*ACTIVITY*. Rewrite the records starting at the line containing "Read the alpha_m_vals value at 1." and ending at the line containing "The Training Time", changing every "value" to "reading" and leaving everything else as it is.

*TASK INPUT*.
++++++

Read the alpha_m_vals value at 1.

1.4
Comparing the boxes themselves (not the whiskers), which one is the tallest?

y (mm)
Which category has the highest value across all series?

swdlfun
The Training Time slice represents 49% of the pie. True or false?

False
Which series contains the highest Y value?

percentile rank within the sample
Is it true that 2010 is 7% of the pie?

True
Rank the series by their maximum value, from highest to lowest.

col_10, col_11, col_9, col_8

++++++

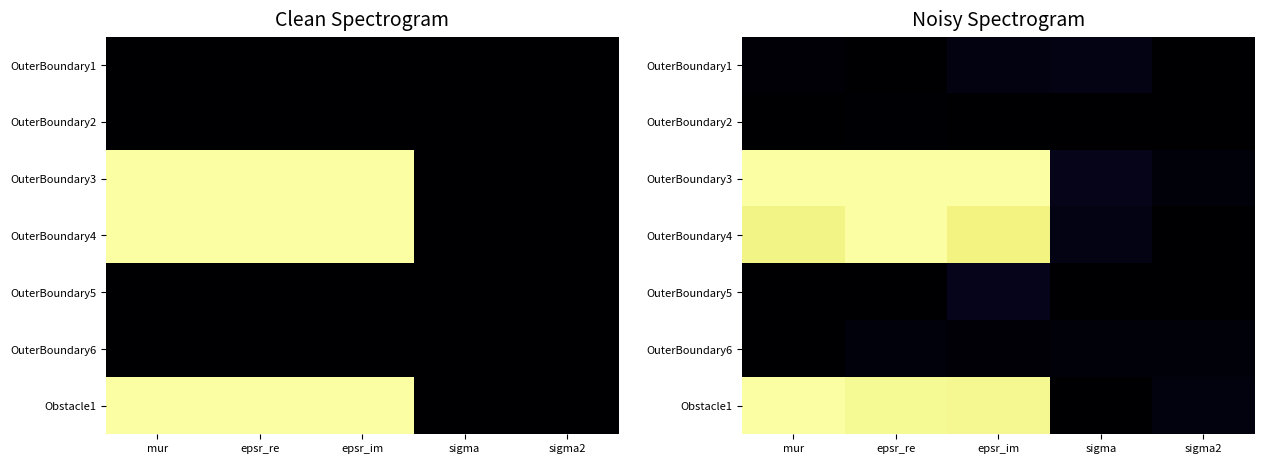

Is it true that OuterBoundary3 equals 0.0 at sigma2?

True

++++++

*ANSWER SPACE*.
Read the alpha_m_vals reading at 1.

1.4
Comparing the boxes themselves (not the whiskers), which one is the tallest?

y (mm)
Which category has the highest reading across all series?

swdlfun
The Training Time slice represents 49% of the pie. True or false?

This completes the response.